No período iluminista, o sensualismo de Locke teve grande impacto sobre a cultura e a literatura. Locke considerava os sentidos como as principais vias de entrada do conhecimento, aos quais se somaria à reflexão para a aquisição de conhecimento. Condillac foi mais radical ao afirmar que só era possível conhecer através dos sentidos. Segundo seu Tratado sobre as Sensações, de 1754, a memória, a atenção, o juízo, a valoração, o desejo e a vontade nada mais seriam que transformações complexas das sensações. Schulz (2005, p. 45) assinala que essas teorias eram amplamente difundidas entre os acadêmicos espanhóis, como se vê no comentário de Pedro de Silva (1742-1808): “As instruções que entram pelas portas dos sentidos, além de serem as mais duradouras, acomodam-se melhor à capacidade do homem comum. Os homens estão mais bem servidos por seus olhos do que por suas mentes.”.

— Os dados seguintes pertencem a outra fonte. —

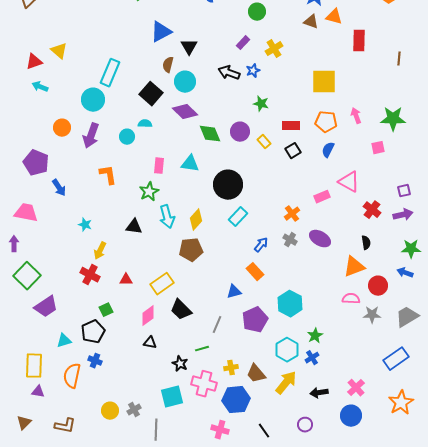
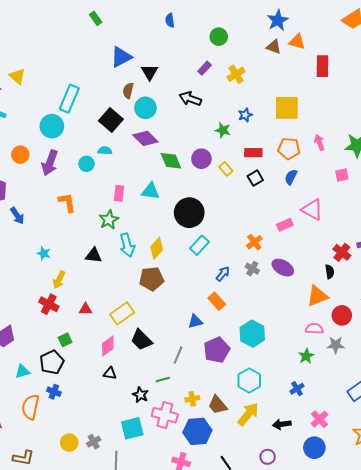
blue star: (253, 71) -> (245, 115), moved
red cross: (372, 210) -> (342, 252), moved
green star: (315, 336) -> (306, 356), moved
blue cross: (312, 358) -> (297, 389), moved

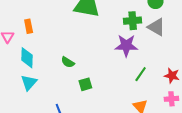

Craske (1997) faz a ressalva de que, no contexto da iluminista, ser um intelectual esclarecido significava justamente ter a capacidade de transcender à superfície sedutora das aparências, ver além das ficções que encorajavam os medos irracionais e crendices e, portanto, compreender o sentido oculto da realidade.

Essas considerações são importantes porque, nas gravuras satíricas, Goya vai brincar com todos os sentidos: visão, audição, paladar, olfato e tato, que serão usados para indicar falta de conhecimento, alheamento, fomes insaciáveis e ambição. Como no sensualismo, o sentido da visão era considerado, pela maioria dos teóricos, o mais importante para a aquisição de conhecimento, este mereceria um grande número de gravuras satíricas.

Os temas relacionados à visão serviram como metáfora para satirizar a ignorância, as superstições, os truques dos ilusionistas, o charlatanismo e a burrice. A deficiência na apreensão da realidade seria assinalada mediante um repertório de códigos: personagens de olhos fechados, personagens vendados, o uso de óculos ou monóculos, dentre muitos outros, como veremos nas análises das imagens.

Craske (1997) sublinha que o crescimento urbano foi, aos poucos, provocando uma divisão na sociedade europeia, a qual foi separada em um público

educado, que estava à vontade no mundo das ficções, dos teatros e da literatura, ou seja, os que viam, e o mundo dos “outros”, que eram facilmente enganados pelas ilusões baratas e pelo charlatanismo e serviam de inspiração para as sátiras e caricaturas que ridicularizavam sua ingenuidade e tolice.